- **THE TASK**: In the records below, some lines contain the word "center". Copy each of them.

- **DATA FOR REVIEW**:

--

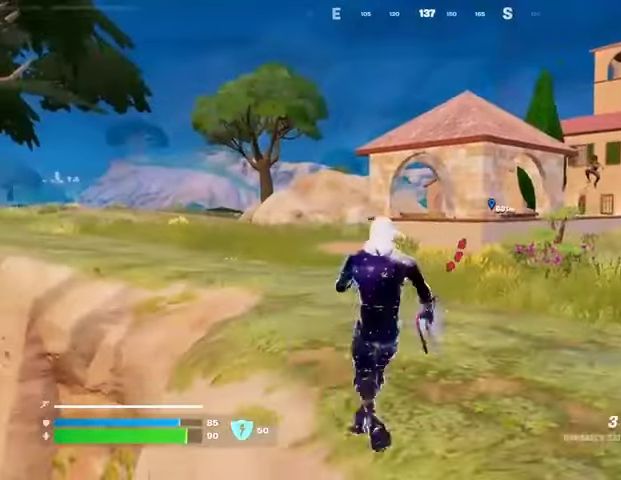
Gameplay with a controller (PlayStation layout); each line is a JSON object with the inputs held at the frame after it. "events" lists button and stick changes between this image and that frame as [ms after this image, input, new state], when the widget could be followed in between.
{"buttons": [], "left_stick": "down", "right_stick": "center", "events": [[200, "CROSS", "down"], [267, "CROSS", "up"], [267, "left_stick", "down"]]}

--

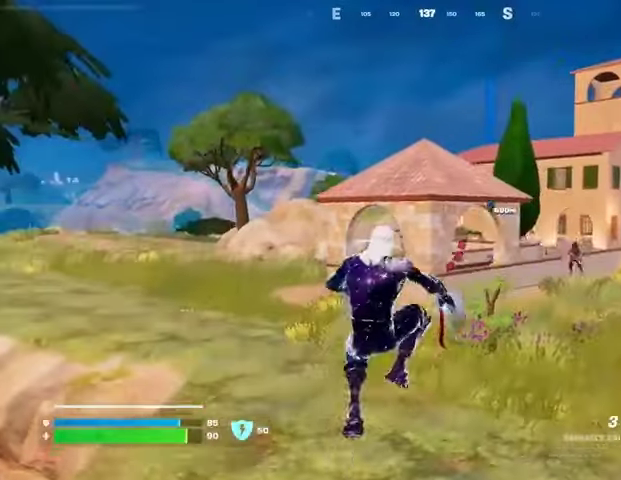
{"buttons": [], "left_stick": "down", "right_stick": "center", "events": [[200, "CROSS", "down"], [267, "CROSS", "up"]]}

--

- **ANSWER SECTION**:
{"buttons": [], "left_stick": "down", "right_stick": "center", "events": [[200, "CROSS", "down"], [267, "CROSS", "up"], [267, "left_stick", "down"]]}
{"buttons": [], "left_stick": "down", "right_stick": "center", "events": [[200, "CROSS", "down"], [267, "CROSS", "up"]]}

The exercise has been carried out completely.